Monday, July 30, 2012
Recipe: Chocolate-Chip Zucchini Cake
This year we finally had success....a zucchini actually grew in our garden, and boy was it huge.
Knowing I didn't want it to spoil, I had DH shred up the zucchini last night as he watched the Olympics and I pullled out my handy-dandy Pillsbury Joy of Baking cookbook for the Chocolate-Chip Zucchini Cake recipe.
As I go to pull together all the ingredients, I can't find the butter...none in the refrigerator, none in the freezer, and none downstairs in the storage freezer.
NO BUTTER IN THE HOUSE? Really?
Once the Real Housewives of New Jersey finishes, I hop into the car and drive to Trader Joe's to get some butter...four pounds.
Thought maybe I should share this recipe with you, as it's definitely zucchini season now....and this recipe is truly the best!

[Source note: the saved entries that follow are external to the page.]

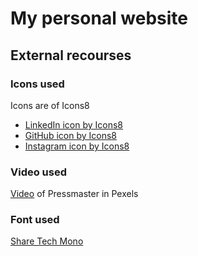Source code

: <h1>My personal website</h1>

<h2>External recourses</h2>

<h3>Icons used</h3>
<p>Icons are of Icons8</p>

<ul>
<li><a href="https://icons8.com/icon/447/linkedin">LinkedIn icon by Icons8</a></li>
<li><a href="https://icons8.com/icon/106564/github">GitHub icon by Icons8</a></li>
<li><a href="https://icons8.com/icon/32292/instagram">Instagram icon by Icons8</a></li>
</ul>

<h3>Video used</h3>
<p><a href="https://www.pexels.com/pt-br/video/heavenly-bodies-in-still-motion-video-3141209/">Video</a> of Pressmaster in Pexels</p>

<h3>Font used</h3>
<a href="https://fonts.google.com/specimen/Share+Tech+Mono">Share Tech Mono</a>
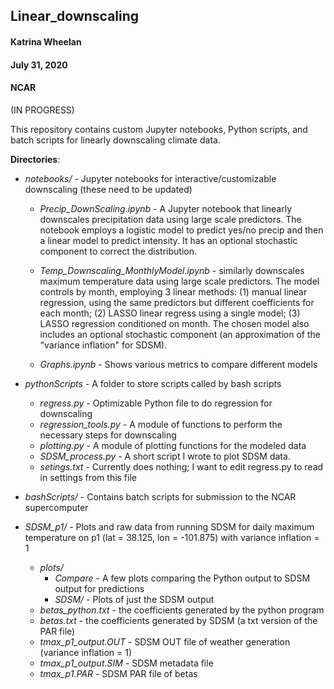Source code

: ## Linear_downscaling

#### Katrina Wheelan
#### July 31, 2020
#### NCAR

(IN PROGRESS)

This repository contains custom Jupyter notebooks, Python scripts, and batch scripts for linearly downscaling climate data.

**Directories**:
 * *notebooks/* - Jupyter notebooks for interactive/customizable downscaling (these need to be updated)
   * *Precip_DownScaling.ipynb* - A Jupyter notebook that linearly downscales precipitation data using large scale predictors. The notebook employs a logistic model to predict yes/no precip and then a linear model to predict intensity. It has an optional stochastic component to correct the distribution.

   * *Temp_Downscaling_MonthlyModel.ipynb* - similarly downscales maximum temperature data using large scale predictors. The model controls by month, employing 3 linear methods: (1) manual linear regression, using the same predictors but different coefficients for each month; (2) LASSO linear regress using a single model; (3) LASSO regression conditioned on month. The chosen model also includes an optional stochastic component (an approximation of the "variance inflation" for SDSM).

   * *Graphs.ipynb* - Shows various metrics to compare different models

 * *pythonScripts* - A folder to store scripts called by bash scripts
    * *regress.py* - Optimizable Python file to do regression for downscaling
    * *regression_tools.py* - A module of functions to perform the necessary steps for downscaling
    * *plotting.py* - A module of plotting functions for the modeled data
    * *SDSM_process.py* - A short script I wrote to plot SDSM data.
    * *setings.txt* - Currently does nothing; I want to edit regress.py to read in settings from this file

 * *bashScripts/* - Contains batch scripts for submission to the NCAR supercomputer

 * *SDSM_p1/* - Plots and raw data from running SDSM for daily maximum temperature on p1 (lat = 38.125, lon = -101.875) with variance inflation = 1
    * *plots/*
      * *Compare* - A few plots comparing the Python output to SDSM output for predictions  
      * *SDSM/* - Plots of just the SDSM output
    * *betas_python.txt* - the coefficients generated by the python program
    * *betas.txt* - the coefficients generated by SDSM (a txt version of the PAR file)
    * *tmax_p1_output.OUT* - SDSM OUT file of weather generation (variance inflation = 1)
    * *tmax_p1_output.SIM* - SDSM metadata file
    * *tmax_p1.PAR* - SDSM PAR file of betas
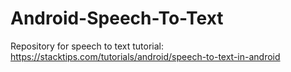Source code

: # Android-Speech-To-Text

Repository for speech to text tutorial:
https://stacktips.com/tutorials/android/speech-to-text-in-android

CHOCOLATE CHIP ZUCCHINI CAKE
Sheet cakes are perfect for any occasion and they're quick and easy to make. This one is great baked as a loaf and left unfrosted, or can be frosted with your favorite chocolate frosting. Choose small, firm zucchini to use in this recipe.
1 1/2 cups sugar
1/2 cup butter, softened
1/4 cup oil
1 teaspoon vanilla
2 1/2 cups all purpose flour
1/4 cup unsweetened cocoa
1 teaspoon baking soda
1/2 cup buttermilk
2 cups shredded zucchini
1/2 to 1 cup semi-sweet chocolate chips
1/2 cup chopped nuts
Heat oven to 350 degrees. Grease and flour 13x9-inch pan. In a large bowl combine, sugar, butter, oil, vanilla and eggs; beat well. Add flour, cocoa, baking soda and buttermilk; blend well. Fold in zucchini, chocolate chips, and nuts. Spread in greased and floured pan.
Bake at 350 degrees for 35 to 45 minutes or until toothpick inserted into center comes out clean. Cool completely. Frost as desired.
Yield: 16 servings
High Altitude: Above 3,500 feet: Bake at 375 degrees for 30-40 minutes
Nutrition Information: Let's just say you really, really don't want to know.